>>>
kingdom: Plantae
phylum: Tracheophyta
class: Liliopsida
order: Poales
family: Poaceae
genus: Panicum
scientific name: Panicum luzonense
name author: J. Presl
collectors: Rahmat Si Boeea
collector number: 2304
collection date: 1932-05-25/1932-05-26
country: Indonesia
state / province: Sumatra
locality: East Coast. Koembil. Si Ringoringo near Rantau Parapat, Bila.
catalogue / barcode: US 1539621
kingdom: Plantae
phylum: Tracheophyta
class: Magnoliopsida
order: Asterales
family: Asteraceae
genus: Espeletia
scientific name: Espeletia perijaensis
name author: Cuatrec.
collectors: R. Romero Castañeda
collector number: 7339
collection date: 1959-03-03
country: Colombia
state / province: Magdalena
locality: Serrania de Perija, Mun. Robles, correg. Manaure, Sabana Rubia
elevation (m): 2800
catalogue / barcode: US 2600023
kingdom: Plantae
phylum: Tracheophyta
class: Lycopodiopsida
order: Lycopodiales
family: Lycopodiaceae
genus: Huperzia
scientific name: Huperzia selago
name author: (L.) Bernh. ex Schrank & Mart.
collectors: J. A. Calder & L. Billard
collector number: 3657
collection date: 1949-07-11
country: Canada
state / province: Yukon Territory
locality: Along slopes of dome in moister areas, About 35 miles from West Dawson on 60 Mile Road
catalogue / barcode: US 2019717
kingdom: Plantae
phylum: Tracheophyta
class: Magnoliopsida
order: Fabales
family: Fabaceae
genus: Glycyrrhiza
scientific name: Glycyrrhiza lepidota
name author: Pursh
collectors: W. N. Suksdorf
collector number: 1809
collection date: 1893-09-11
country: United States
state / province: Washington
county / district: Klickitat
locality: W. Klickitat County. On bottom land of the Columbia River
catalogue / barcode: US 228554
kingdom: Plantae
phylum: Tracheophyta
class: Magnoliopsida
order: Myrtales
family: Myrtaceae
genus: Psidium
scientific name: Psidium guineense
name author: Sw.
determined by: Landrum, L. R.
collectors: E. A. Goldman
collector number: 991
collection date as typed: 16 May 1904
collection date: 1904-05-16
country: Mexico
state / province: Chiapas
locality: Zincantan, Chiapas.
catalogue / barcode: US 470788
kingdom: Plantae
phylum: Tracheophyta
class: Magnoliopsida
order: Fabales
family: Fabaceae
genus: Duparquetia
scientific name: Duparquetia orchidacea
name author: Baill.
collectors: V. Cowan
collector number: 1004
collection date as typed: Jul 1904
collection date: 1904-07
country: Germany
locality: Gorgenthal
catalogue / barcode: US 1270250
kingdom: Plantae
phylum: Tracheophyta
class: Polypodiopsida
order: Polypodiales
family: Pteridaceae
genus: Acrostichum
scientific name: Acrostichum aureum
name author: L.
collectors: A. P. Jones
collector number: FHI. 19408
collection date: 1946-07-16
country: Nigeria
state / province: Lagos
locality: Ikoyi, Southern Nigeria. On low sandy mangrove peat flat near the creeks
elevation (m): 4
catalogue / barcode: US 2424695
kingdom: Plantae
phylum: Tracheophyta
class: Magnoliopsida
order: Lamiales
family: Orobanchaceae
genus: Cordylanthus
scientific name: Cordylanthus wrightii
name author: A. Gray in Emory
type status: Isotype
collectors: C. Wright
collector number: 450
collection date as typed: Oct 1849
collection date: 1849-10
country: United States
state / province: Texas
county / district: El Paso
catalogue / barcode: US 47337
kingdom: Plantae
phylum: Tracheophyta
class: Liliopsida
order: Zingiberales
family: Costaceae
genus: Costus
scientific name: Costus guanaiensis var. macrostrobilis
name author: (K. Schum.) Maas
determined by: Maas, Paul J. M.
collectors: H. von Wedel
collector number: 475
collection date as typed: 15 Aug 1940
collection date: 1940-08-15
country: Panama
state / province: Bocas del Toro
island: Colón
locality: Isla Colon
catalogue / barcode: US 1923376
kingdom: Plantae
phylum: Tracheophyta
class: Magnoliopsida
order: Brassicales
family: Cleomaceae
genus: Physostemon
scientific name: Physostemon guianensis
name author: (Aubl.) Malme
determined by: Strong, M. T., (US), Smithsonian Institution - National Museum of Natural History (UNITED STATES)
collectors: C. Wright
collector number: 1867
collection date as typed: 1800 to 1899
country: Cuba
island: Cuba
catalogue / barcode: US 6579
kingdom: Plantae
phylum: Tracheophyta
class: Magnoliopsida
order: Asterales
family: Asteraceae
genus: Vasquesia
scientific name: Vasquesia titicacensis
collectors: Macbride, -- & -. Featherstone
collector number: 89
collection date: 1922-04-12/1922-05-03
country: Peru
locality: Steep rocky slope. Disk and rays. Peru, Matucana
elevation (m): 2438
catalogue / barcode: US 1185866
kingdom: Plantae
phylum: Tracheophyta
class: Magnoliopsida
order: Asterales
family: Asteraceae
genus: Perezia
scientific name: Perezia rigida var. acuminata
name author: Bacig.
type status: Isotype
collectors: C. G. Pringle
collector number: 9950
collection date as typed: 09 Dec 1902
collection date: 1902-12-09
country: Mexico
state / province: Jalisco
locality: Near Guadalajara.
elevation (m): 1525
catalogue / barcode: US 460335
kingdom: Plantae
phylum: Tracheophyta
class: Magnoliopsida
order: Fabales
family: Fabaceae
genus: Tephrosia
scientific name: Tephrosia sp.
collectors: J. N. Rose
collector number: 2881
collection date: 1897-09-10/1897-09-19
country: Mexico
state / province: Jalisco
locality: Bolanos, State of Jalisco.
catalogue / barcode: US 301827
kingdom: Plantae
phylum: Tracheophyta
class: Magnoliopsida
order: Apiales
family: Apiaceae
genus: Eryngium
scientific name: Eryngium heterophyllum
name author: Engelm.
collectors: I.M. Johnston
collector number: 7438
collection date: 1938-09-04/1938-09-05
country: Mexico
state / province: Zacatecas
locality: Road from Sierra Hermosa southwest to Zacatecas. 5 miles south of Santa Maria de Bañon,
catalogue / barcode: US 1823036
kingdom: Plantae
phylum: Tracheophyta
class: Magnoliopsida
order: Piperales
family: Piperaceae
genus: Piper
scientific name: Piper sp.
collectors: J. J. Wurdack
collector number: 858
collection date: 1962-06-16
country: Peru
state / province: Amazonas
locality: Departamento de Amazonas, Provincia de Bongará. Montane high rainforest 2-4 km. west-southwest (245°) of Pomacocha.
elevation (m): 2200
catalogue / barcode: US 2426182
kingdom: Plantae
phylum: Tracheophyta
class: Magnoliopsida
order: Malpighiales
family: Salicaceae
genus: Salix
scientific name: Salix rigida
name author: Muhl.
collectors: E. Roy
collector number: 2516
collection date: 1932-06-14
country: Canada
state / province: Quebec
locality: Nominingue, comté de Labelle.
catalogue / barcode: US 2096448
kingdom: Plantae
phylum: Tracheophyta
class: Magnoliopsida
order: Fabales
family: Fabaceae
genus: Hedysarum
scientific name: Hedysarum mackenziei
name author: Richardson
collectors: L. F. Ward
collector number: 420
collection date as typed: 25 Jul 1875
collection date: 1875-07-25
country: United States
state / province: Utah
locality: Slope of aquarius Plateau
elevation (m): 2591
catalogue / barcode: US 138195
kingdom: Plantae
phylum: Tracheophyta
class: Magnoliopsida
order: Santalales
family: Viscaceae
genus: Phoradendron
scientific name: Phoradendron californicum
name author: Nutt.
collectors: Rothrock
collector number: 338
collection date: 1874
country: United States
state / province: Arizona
<<<
Aim of the exercise
Set out every line from all the rows above as one numbered list, leaving out any blank lines.

The output
1. kingdom: Plantae
2. phylum: Tracheophyta
3. class: Liliopsida
4. order: Poales
5. family: Poaceae
6. genus: Panicum
7. scientific name: Panicum luzonense
8. name author: J. Presl
9. collectors: Rahmat Si Boeea
10. collector number: 2304
11. collection date: 1932-05-25/1932-05-26
12. country: Indonesia
13. state / province: Sumatra
14. locality: East Coast. Koembil. Si Ringoringo near Rantau Parapat, Bila.
15. catalogue / barcode: US 1539621
16. kingdom: Plantae
17. phylum: Tracheophyta
18. class: Magnoliopsida
19. order: Asterales
20. family: Asteraceae
21. genus: Espeletia
22. scientific name: Espeletia perijaensis
23. name author: Cuatrec.
24. collectors: R. Romero Castañeda
25. collector number: 7339
26. collection date: 1959-03-03
27. country: Colombia
28. state / province: Magdalena
29. locality: Serrania de Perija, Mun. Robles, correg. Manaure, Sabana Rubia
30. elevation (m): 2800
31. catalogue / barcode: US 2600023
32. kingdom: Plantae
33. phylum: Tracheophyta
34. class: Lycopodiopsida
35. order: Lycopodiales
36. family: Lycopodiaceae
37. genus: Huperzia
38. scientific name: Huperzia selago
39. name author: (L.) Bernh. ex Schrank & Mart.
40. collectors: J. A. Calder & L. Billard
41. collector number: 3657
42. collection date: 1949-07-11
43. country: Canada
44. state / province: Yukon Territory
45. locality: Along slopes of dome in moister areas, About 35 miles from West Dawson on 60 Mile Road
46. catalogue / barcode: US 2019717
47. kingdom: Plantae
48. phylum: Tracheophyta
49. class: Magnoliopsida
50. order: Fabales
51. family: Fabaceae
52. genus: Glycyrrhiza
53. scientific name: Glycyrrhiza lepidota
54. name author: Pursh
55. collectors: W. N. Suksdorf
56. collector number: 1809
57. collection date: 1893-09-11
58. country: United States
59. state / province: Washington
60. county / district: Klickitat
61. locality: W. Klickitat County. On bottom land of the Columbia River
62. catalogue / barcode: US 228554
63. kingdom: Plantae
64. phylum: Tracheophyta
65. class: Magnoliopsida
66. order: Myrtales
67. family: Myrtaceae
68. genus: Psidium
69. scientific name: Psidium guineense
70. name author: Sw.
71. determined by: Landrum, L. R.
72. collectors: E. A. Goldman
73. collector number: 991
74. collection date as typed: 16 May 1904
75. collection date: 1904-05-16
76. country: Mexico
77. state / province: Chiapas
78. locality: Zincantan, Chiapas.
79. catalogue / barcode: US 470788
80. kingdom: Plantae
81. phylum: Tracheophyta
82. class: Magnoliopsida
83. order: Fabales
84. family: Fabaceae
85. genus: Duparquetia
86. scientific name: Duparquetia orchidacea
87. name author: Baill.
88. collectors: V. Cowan
89. collector number: 1004
90. collection date as typed: Jul 1904
91. collection date: 1904-07
92. country: Germany
93. locality: Gorgenthal
94. catalogue / barcode: US 1270250
95. kingdom: Plantae
96. phylum: Tracheophyta
97. class: Polypodiopsida
98. order: Polypodiales
99. family: Pteridaceae
100. genus: Acrostichum
101. scientific name: Acrostichum aureum
102. name author: L.
103. collectors: A. P. Jones
104. collector number: FHI. 19408
105. collection date: 1946-07-16
106. country: Nigeria
107. state / province: Lagos
108. locality: Ikoyi, Southern Nigeria. On low sandy mangrove peat flat near the creeks
109. elevation (m): 4
110. catalogue / barcode: US 2424695
111. kingdom: Plantae
112. phylum: Tracheophyta
113. class: Magnoliopsida
114. order: Lamiales
115. family: Orobanchaceae
116. genus: Cordylanthus
117. scientific name: Cordylanthus wrightii
118. name author: A. Gray in Emory
119. type status: Isotype
120. collectors: C. Wright
121. collector number: 450
122. collection date as typed: Oct 1849
123. collection date: 1849-10
124. country: United States
125. state / province: Texas
126. county / district: El Paso
127. catalogue / barcode: US 47337
128. kingdom: Plantae
129. phylum: Tracheophyta
130. class: Liliopsida
131. order: Zingiberales
132. family: Costaceae
133. genus: Costus
134. scientific name: Costus guanaiensis var. macrostrobilis
135. name author: (K. Schum.) Maas
136. determined by: Maas, Paul J. M.
137. collectors: H. von Wedel
138. collector number: 475
139. collection date as typed: 15 Aug 1940
140. collection date: 1940-08-15
141. country: Panama
142. state / province: Bocas del Toro
143. island: Colón
144. locality: Isla Colon
145. catalogue / barcode: US 1923376
146. kingdom: Plantae
147. phylum: Tracheophyta
148. class: Magnoliopsida
149. order: Brassicales
150. family: Cleomaceae
151. genus: Physostemon
152. scientific name: Physostemon guianensis
153. name author: (Aubl.) Malme
154. determined by: Strong, M. T., (US), Smithsonian Institution - National Museum of Natural History (UNITED STATES)
155. collectors: C. Wright
156. collector number: 1867
157. collection date as typed: 1800 to 1899
158. country: Cuba
159. island: Cuba
160. catalogue / barcode: US 6579
161. kingdom: Plantae
162. phylum: Tracheophyta
163. class: Magnoliopsida
164. order: Asterales
165. family: Asteraceae
166. genus: Vasquesia
167. scientific name: Vasquesia titicacensis
168. collectors: Macbride, -- & -. Featherstone
169. collector number: 89
170. collection date: 1922-04-12/1922-05-03
171. country: Peru
172. locality: Steep rocky slope. Disk and rays. Peru, Matucana
173. elevation (m): 2438
174. catalogue / barcode: US 1185866
175. kingdom: Plantae
176. phylum: Tracheophyta
177. class: Magnoliopsida
178. order: Asterales
179. family: Asteraceae
180. genus: Perezia
181. scientific name: Perezia rigida var. acuminata
182. name author: Bacig.
183. type status: Isotype
184. collectors: C. G. Pringle
185. collector number: 9950
186. collection date as typed: 09 Dec 1902
187. collection date: 1902-12-09
188. country: Mexico
189. state / province: Jalisco
190. locality: Near Guadalajara.
191. elevation (m): 1525
192. catalogue / barcode: US 460335
193. kingdom: Plantae
194. phylum: Tracheophyta
195. class: Magnoliopsida
196. order: Fabales
197. family: Fabaceae
198. genus: Tephrosia
199. scientific name: Tephrosia sp.
200. collectors: J. N. Rose
201. collector number: 2881
202. collection date: 1897-09-10/1897-09-19
203. country: Mexico
204. state / province: Jalisco
205. locality: Bolanos, State of Jalisco.
206. catalogue / barcode: US 301827
207. kingdom: Plantae
208. phylum: Tracheophyta
209. class: Magnoliopsida
210. order: Apiales
211. family: Apiaceae
212. genus: Eryngium
213. scientific name: Eryngium heterophyllum
214. name author: Engelm.
215. collectors: I.M. Johnston
216. collector number: 7438
217. collection date: 1938-09-04/1938-09-05
218. country: Mexico
219. state / province: Zacatecas
220. locality: Road from Sierra Hermosa southwest to Zacatecas. 5 miles south of Santa Maria de Bañon,
221. catalogue / barcode: US 1823036
222. kingdom: Plantae
223. phylum: Tracheophyta
224. class: Magnoliopsida
225. order: Piperales
226. family: Piperaceae
227. genus: Piper
228. scientific name: Piper sp.
229. collectors: J. J. Wurdack
230. collector number: 858
231. collection date: 1962-06-16
232. country: Peru
233. state / province: Amazonas
234. locality: Departamento de Amazonas, Provincia de Bongará. Montane high rainforest 2-4 km. west-southwest (245°) of Pomacocha.
235. elevation (m): 2200
236. catalogue / barcode: US 2426182
237. kingdom: Plantae
238. phylum: Tracheophyta
239. class: Magnoliopsida
240. order: Malpighiales
241. family: Salicaceae
242. genus: Salix
243. scientific name: Salix rigida
244. name author: Muhl.
245. collectors: E. Roy
246. collector number: 2516
247. collection date: 1932-06-14
248. country: Canada
249. state / province: Quebec
250. locality: Nominingue, comté de Labelle.
251. catalogue / barcode: US 2096448
252. kingdom: Plantae
253. phylum: Tracheophyta
254. class: Magnoliopsida
255. order: Fabales
256. family: Fabaceae
257. genus: Hedysarum
258. scientific name: Hedysarum mackenziei
259. name author: Richardson
260. collectors: L. F. Ward
261. collector number: 420
262. collection date as typed: 25 Jul 1875
263. collection date: 1875-07-25
264. country: United States
265. state / province: Utah
266. locality: Slope of aquarius Plateau
267. elevation (m): 2591
268. catalogue / barcode: US 138195
269. kingdom: Plantae
270. phylum: Tracheophyta
271. class: Magnoliopsida
272. order: Santalales
273. family: Viscaceae
274. genus: Phoradendron
275. scientific name: Phoradendron californicum
276. name author: Nutt.
277. collectors: Rothrock
278. collector number: 338
279. collection date: 1874
280. country: United States
281. state / province: Arizona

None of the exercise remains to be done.